Collected data
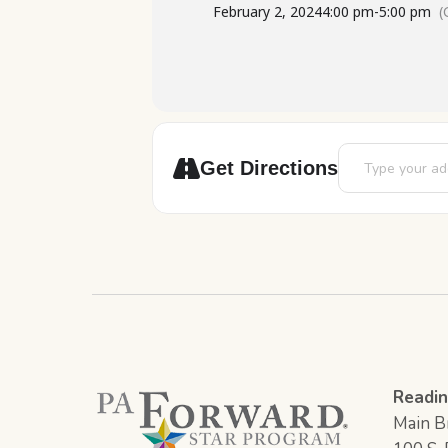
February 2, 2024
4:00 pm
-
5:00 pm
(
Address - Teen A
Get Directions
Readin
Main Br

| Exercise requirements |
Render each line of the entries above as a numbered list, skipping any blank lines and excluding the pictures.

| Written response |
1. February 2, 2024
2. 4:00 pm
3. -
4. 5:00 pm
5. (
6. Address - Teen A
7. Get Directions
8. Readin
9. Main Br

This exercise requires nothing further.